Boyce is living proof that Tom Brady isn’t capable of turning any wide receiver into a contributing starter. Boyce’s two years in New England resulted in just nine receptions for 121 yards, which he followed up with a year of . . . no stats. In his penultimate season at Texas Christian University, he had 999 scrimmage yards and nine touchdowns and in his pre-draft workouts he blazed his 40-yard dash in 4.38 seconds, but Josh Docston he is not. At the same time, he’s also not any of the guys on the depth chart behind him, all of whom combine to have the same number of NFL catches as Editor-in-Chief Matthew Freedman.

Tight End

Dwayne Allen

When the Colts allowed Coby Fleener to walk in free agency, Allen’s 2016 fantasy outlook got a lot better. Luck’s aforementioned negligence of Hilton in the red zone is the result of his continuous decision to target his tight ends inside the 20-yard line. With eight touchdowns each in 2014, the Colts’ tight end duo tied for the team lead. Fleener, with 50-plus catches in each of the last three seasons, has always been the bigger receiving threat, but Allen still managed to convert six of his eight targets inside the 10-yard line into touchdowns from 2014 to 2015.

Allen’s numbers are bound to increase in 2016 due to the loss of Fleener. Still, Allen has played in only 27 of 48 possible games from 2013 to 2015, and his consistent trouble with injuries combined with the emergence of Moncrief and (potentially) Dorsett make Allen’s fantasy production very touchdown-dependent. At 6’3” and 255 lbs., Allen is the team’s largest regular receiver, but he’s still relatively undersized for a tight end. There’s also the underappreciated possibility that new No. 2 tight end Jack Doyle will steal a few more 2016 reps from Allen than people believe he will, making Allen’s fantasy outlook a bit of a low-ceiling mystery until the Colts’ offensive tendencies are defined more clearly.

Jack Doyle

At 6’5” and 254 lbs., Doyle is taller than Allen, but his production in three years with the Colts has been limited. When he did see action as the No. 3 tight end, he didn’t exhibit any explosive qualities, averaging 5.97 yards per reception, which ranks dead last among all tight ends to record a reception since 2013. Doyle’s fantasy impact in 2016 will likely be non-existent unless his new role as the No. 2 tight end results in his somehow receiving double-digit targets in the red zone.

Two-Minute Warning

In Luck’s great 2014 season, the Colts finished 6th in the NFL with 28.6 points per game. There’s no doubt of what Luck is capable of doing on the football field, and he may have his most talented set of weapons yet in 2016. Unless Gore is able to be the workhorse that so many 33-year-old running backs have not been, the Colts offense should throw the ball quite often. Hilton and Moncrief in particular are almost bound to register triple-digit targets from Luck.

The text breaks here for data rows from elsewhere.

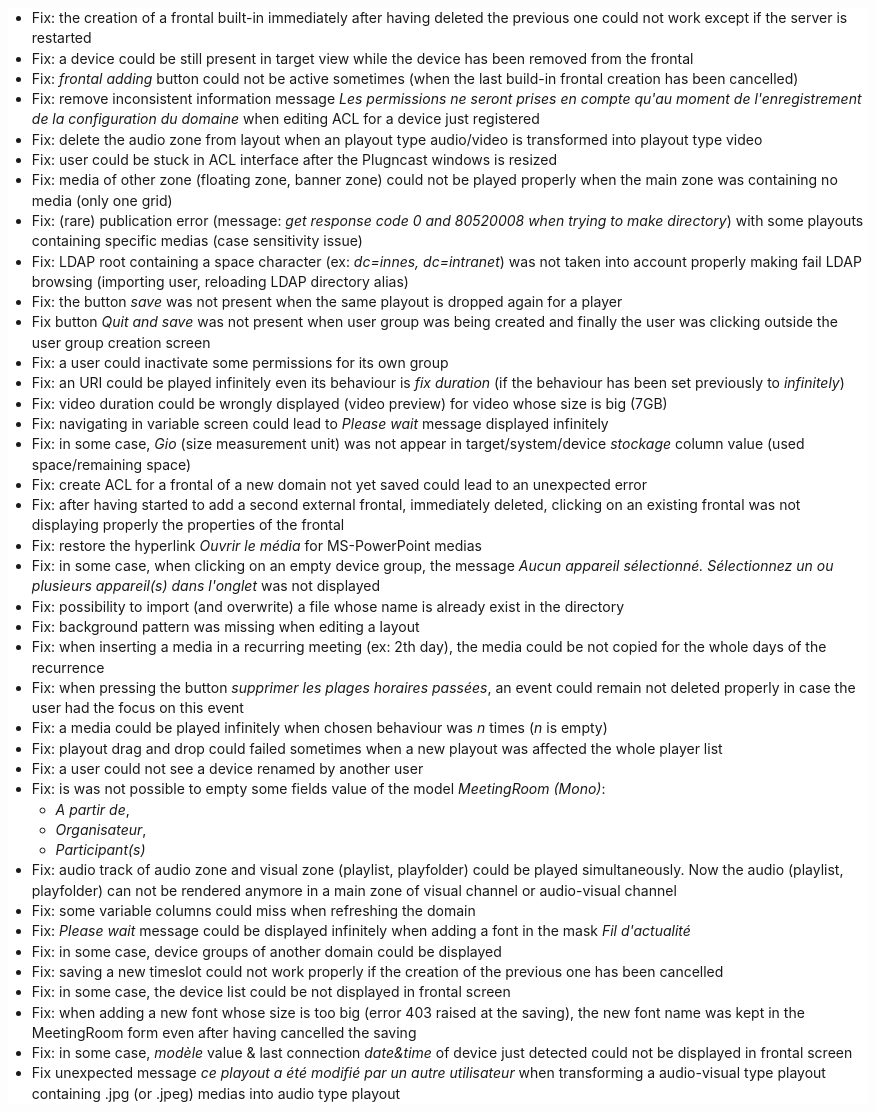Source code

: - Fix: the creation of a frontal built-in immediately after having deleted the previous one could not work except if the server is restarted
- Fix: a device could be still present in target view while the device has been removed from the frontal
- Fix: *frontal adding* button could not be active sometimes (when the last build-in frontal creation has been cancelled)
- Fix: remove inconsistent information message *Les permissions ne seront prises en compte qu'au moment de l'enregistrement de la configuration du domaine* when editing ACL for a device just registered
- Fix: delete the audio zone from layout when an playout type audio/video is transformed into playout type video
- Fix: user could be stuck in ACL interface after the Plugncast windows is resized
- Fix: media of other zone (floating zone, banner zone) could not be played properly when the main zone was containing no media (only one grid)
- Fix: (rare) publication error (message: *get response code 0 and 80520008 when trying to make directory*) with some playouts containing specific medias (case sensitivity issue)
- Fix: LDAP root containing a space character (ex: *dc=innes, dc=intranet*) was not taken into account properly making fail LDAP browsing (importing user, reloading LDAP directory alias)
- Fix: the button *save* was not present when the same playout is dropped again for a player
- Fix button *Quit and save* was not present when user group was being created and finally the user was clicking outside the user group creation screen
- Fix: a user could inactivate some permissions for its own group
- Fix: an URI could be played infinitely even its behaviour is *fix duration* (if the behaviour has been set previously to *infinitely*)
- Fix: video duration could be wrongly displayed (video preview) for video whose size is big (7GB)
- Fix: navigating in variable screen could lead to *Please wait* message displayed infinitely
- Fix: in some case, *Gio* (size measurement unit) was not appear in target/system/device *stockage* column value (used space/remaining space)
- Fix: create ACL for a frontal of a new domain not yet saved could lead to an unexpected error
- Fix: after having started to add a second external frontal, immediately deleted, clicking on an existing frontal was not displaying properly the properties of the frontal
- Fix: restore the hyperlink *Ouvrir le média* for MS-PowerPoint medias
- Fix: in some case, when clicking on an empty device group, the message *Aucun appareil sélectionné. Sélectionnez un ou plusieurs appareil(s) dans l'onglet* was not displayed
- Fix: possibility to import (and overwrite) a file whose name is already exist in the directory
- Fix: background pattern was missing when editing a layout
- Fix: when inserting a media in a recurring meeting (ex: 2th day), the media could be not copied for the whole days of the recurrence
- Fix: when pressing the button *supprimer les plages horaires passées*, an event could remain not deleted properly in case the user had the focus on this event
- Fix: a media could be played infinitely when chosen behaviour was *n* times (*n* is empty)
- Fix: playout drag and drop could failed sometimes when a new playout was affected the whole player list
- Fix: a user could not see a device renamed by another user
- Fix: is was not possible to empty some fields value of the model *MeetingRoom (Mono)*:
	- *A partir de*,
	- *Organisateur*,
	- *Participant(s)*
- Fix: audio track of audio zone and visual zone (playlist, playfolder) could be played simultaneously. Now the audio (playlist, playfolder) can not be rendered anymore in a main zone of visual channel or audio-visual channel
- Fix: some variable columns could miss when refreshing the domain
- Fix: *Please wait* message could be displayed infinitely when adding a font in the mask *Fil d'actualité*
- Fix: in some case, device groups of another domain could be displayed
- Fix: saving a new timeslot could not work properly if the creation of the previous one has been cancelled
- Fix: in some case, the device list could be not displayed in frontal screen
- Fix: when adding a new font whose size is too big (error 403 raised at the saving), the new font name was kept in the MeetingRoom form even after having cancelled the saving
- Fix: in some case, *modèle* value & last connection *date&time* of device just detected could not be displayed in frontal screen
- Fix unexpected message *ce playout a été modifié par un autre utilisateur* when transforming a audio-visual type playout containing .jpg (or .jpeg) medias into audio type playout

Both the Colts and their fantasy players will live and die with Luck in 2016. There will be speed all over Lucas Oil Stadium, and this season will mark the first time that we get a sustained look at the Hilton-Moncrief-Dorsett trio, drafted by the Colts over the years with Luck specifically in mind. If Moncrief and Dorsett live up to their potential and draft pedigree, this triumvirate of wideouts could rival the best receiving units in the league. Still, more so than with any other team, with the Colts it all comes down to Luck.